You can run make help
from the project root directory. If you run
make install COOKIE=... USER=... MAX_WORKERS=1 PROXY=
then by default it will make all the steps below necessary to create the datasets, train the models and install them to the ../deej-ai.online-dev/model
. You will need to specify the sp_dc
cookie and Spotify user to start from (see below). You will also need to ensure that the test_track_ids
in the config/track2vec.yaml
and config/mp3tovec.yaml
files are present by searching in the data/tracks_dedup.csv
file. The workflow would typically be
# Create datasets
make tracks COOKIE=... USER=... MAX_WORKERS=1 PROXY=
make search
make install
If you want to use more than one worker, you will need to set up proxy Lambda functions to avoid throttling issues with the Spotify API as described below. More detailed descriptions of the scripts follow.
pip install -r train/requirements.txt
mkdir data
mkdir models
mkdir previews
mkdir spectrograms
The first step is to produce a dataset of Spotify user playlists. Previously I did this by searching for all plalists containg 'a', 'b' and so on, but a better (but less legitamate) way is to first create a list of Spotify user IDs and then get all their public playlists.
Use the inspector in your browser to get the sp_dc
cookie from the web player when you are logged in to Spotify. Then run the following script to get at least 1,000,000 Spotify user IDs. It does this by crawling the followers of the seed user, who they are following and their followers and so on. Unfortunately, there is no way to do this via the regular Spotify API.
python train/get_users.py --cookie=... --user=<seed_user> --limit=1000000
To get a list of just over 1,000,000 public playlists of these users, run this script.
python train/get_playlists.py --limit=1000000
Then the following script will download the track lists for these playlists. This can take weeks to run on a single CPU core. In order to run in parallel, it is necessary to use a proxy pool, otherwise Spotify will throttle the requests (see https://github.com/teticio/lambda-scraper).
# Assuming you have 32 cores and have deployed Lambda functions proxy-0 ... proxy-31 for the proxy pool
python train/get_tracks.py --max_workers=32 --proxy=proxy
To de-duplicate tracks by the same artist with the same title and drop tracks with no preview URL or less than 10 references, run the following script.
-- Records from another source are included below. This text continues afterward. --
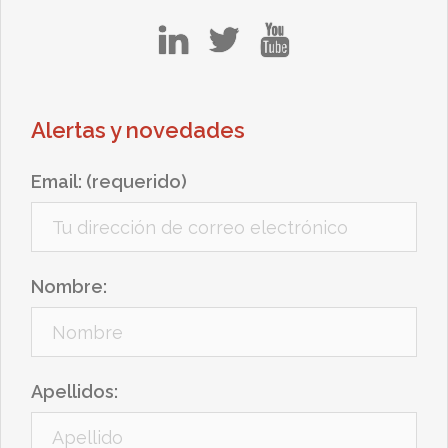
in
tw
yt
Alertas y novedades
Email: (requerido)
Nombre:
Apellidos: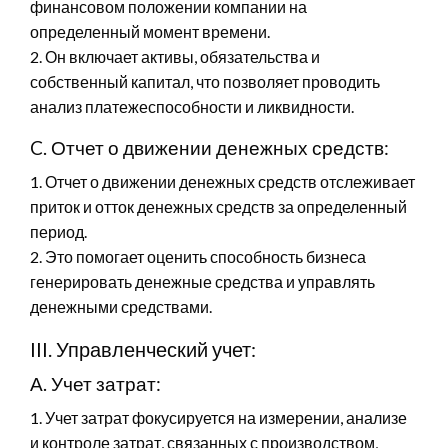
финансовом положении компании на
определенный момент времени.
2. Он включает активы, обязательства и
собственный капитал, что позволяет проводить
анализ платежеспособности и ликвидности.
C. Отчет о движении денежных средств:
1. Отчет о движении денежных средств отслеживает
приток и отток денежных средств за определенный
период.
2. Это помогает оценить способность бизнеса
генерировать денежные средства и управлять
денежными средствами.
III. Управленческий учет:
А. Учет затрат:
1. Учет затрат фокусируется на измерении, анализе
и контроле затрат, связанных с производством,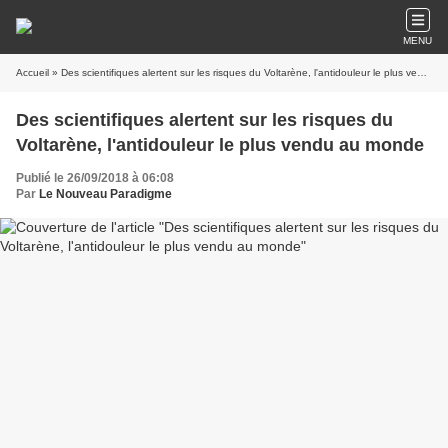
MENU
Accueil
» Des scientifiques alertent sur les risques du Voltarène, l'antidouleur le plus vendu au monde
Des scientifiques alertent sur les risques du
Voltarène, l'antidouleur le plus vendu au monde
Publié le 26/09/2018 à 06:08
Par
Le Nouveau Paradigme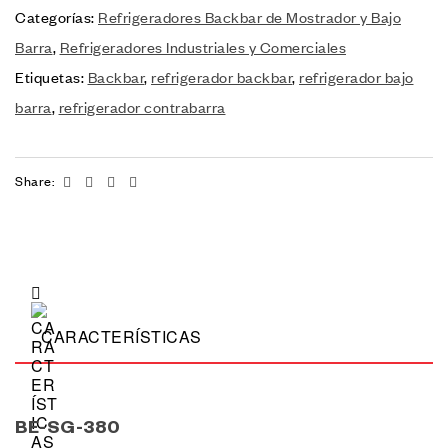
Categorías:
Refrigeradores Backbar de Mostrador y Bajo
Barra
,
Refrigeradores Industriales y Comerciales
Etiquetas:
Backbar
,
refrigerador backbar
,
refrigerador bajo
barra
,
refrigerador contrabarra
Facebook
Twitter
Linkedin
Email
Share:
CARACTERÍSTICAS
BE-SG-380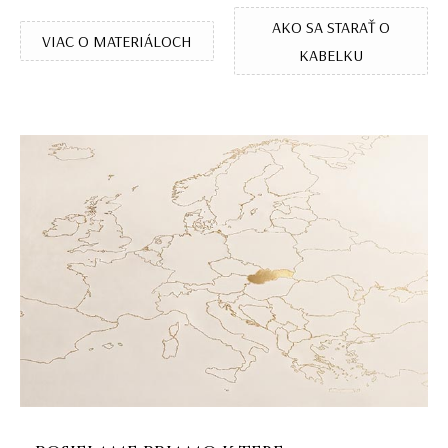
AKO SA STARAŤ O
VIAC O MATERIÁLOCH
KABELKU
The track IDs in playlists for dropped tracks will be replaced with an ID specified by --oov
or skipped if this is not set.
python train/deduplicate.py --min_count=10
Use this script to find particular tracks (useful for model evaluation - see config/track2vec.yaml
).
python train/search_tracks.py --search="James Brown"
Now you can train a Track2Vec model with
python train/track2vec.py
python train/test2vec.py
To train the MP3ToVec model, you will first need to download the 30 second previews of the tracks. Each preview is around 350k in size.
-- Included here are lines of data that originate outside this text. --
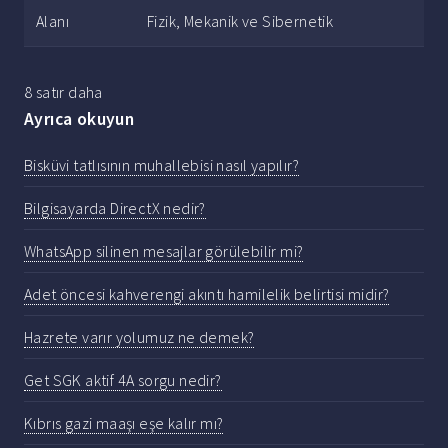
Alanı
Fizik, Mekanik ve Sibernetik
8 satır daha
Ayrıca okuyun
Bisküvi tatlısının muhallebisi nasıl yapılır?
Bilgisayarda DirectX nedir?
WhatsApp silinen mesajlar görülebilir mi?
Adet öncesi kahverengi akıntı hamilelik belirtisi midir?
Hazrete varır yolumuz ne demek?
Get SGK aktif 4A sorgu nedir?
Kıbrıs gazi maaşı eşe kalır mı?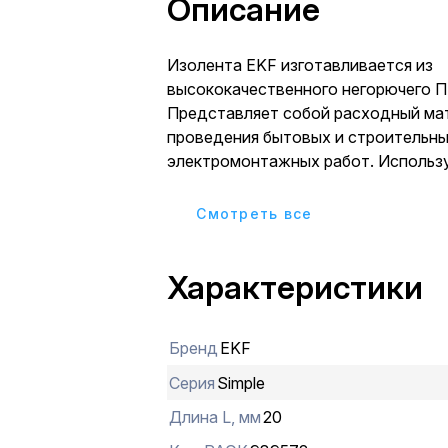
Описание
Изолента EKF изготавливается из
высококачественного негорючего П
Представляет собой расходный ма
проведения бытовых и строительн
электромонтажных работ. Использ
электроизоляции, в целях маркиров
защиты от механических поврежден
Cмотреть все
влаги и др. Устойчива к воздействи
влажности, истиранию, коррозии м
Характеристики
старению. Клеевой слой на резинов
Изолента выпускается в рулонах по
профессиональная (класс А) и обще
Бренд
EKF
(класс В). Семь вариантов цвета: бе
синий, желтый, зеленый, черный, ж
Серия
Simple
Длина L, мм
20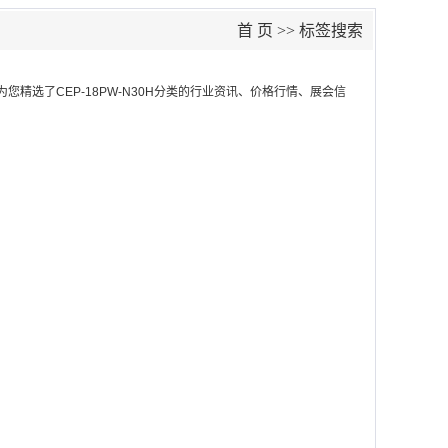
首 页
>> 标签搜索
为您精选了
CEP-18PW-N30H
分类的行业资讯、价格行情、展会信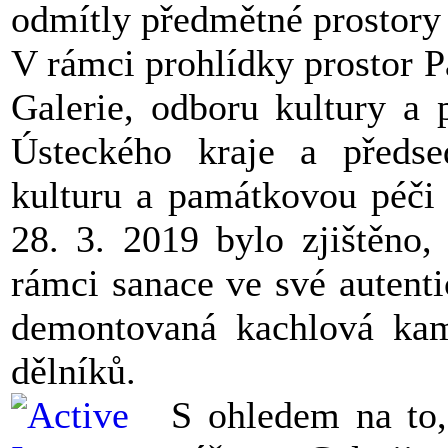
odmítly předmětné prostory 
V rámci prohlídky prostor P
Galerie, odboru kultury a
Ústeckého kraje a předse
kulturu a památkovou péči
28. 3. 2019 bylo zjištěno,
rámci sanace ve své autenti
demontovaná kachlová kam
dělníků.
S ohledem na to,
python train/download_previews.py
Then, you will need to calculate the spectograms of the first 5 seconds of the previews.
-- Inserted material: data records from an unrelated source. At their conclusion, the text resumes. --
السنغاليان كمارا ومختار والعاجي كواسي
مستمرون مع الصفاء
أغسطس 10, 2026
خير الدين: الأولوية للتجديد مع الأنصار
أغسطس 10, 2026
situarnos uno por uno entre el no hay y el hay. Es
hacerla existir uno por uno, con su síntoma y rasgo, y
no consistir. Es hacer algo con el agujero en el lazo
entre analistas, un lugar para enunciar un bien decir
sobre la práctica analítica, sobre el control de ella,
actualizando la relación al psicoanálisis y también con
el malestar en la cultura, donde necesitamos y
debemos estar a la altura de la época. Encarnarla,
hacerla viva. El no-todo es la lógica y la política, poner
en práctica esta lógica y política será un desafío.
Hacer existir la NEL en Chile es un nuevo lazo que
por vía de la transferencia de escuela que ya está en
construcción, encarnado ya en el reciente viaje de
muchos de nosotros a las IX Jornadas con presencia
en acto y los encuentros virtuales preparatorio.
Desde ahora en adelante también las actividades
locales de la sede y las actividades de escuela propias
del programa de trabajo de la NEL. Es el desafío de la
python train/calc_spectrograms.py
Now you can train the MP3ToVec model with
python train/train_mp3tovec.py
Use this script to calculate the Mp3ToVec embeddings for the previews.
python train/calc_mp3tovecs.py
Finally, to reduce these to a single vector per track using the TF-IDF algorithm, run
python train/calc_tfidf.py
The MP3ToVec model can be converted from PyTorch to TensorFlow with
python train/pt_to_tf.py
The spotifytovec.p
, tracktovec.p
, spotify_tracks.p
, spotify_urls.p
and speccy_model
files are installed to the directory where deej-ai.online
is running with the following command. This also ensures that there are the same tracks in all the files.
python train/install_model.py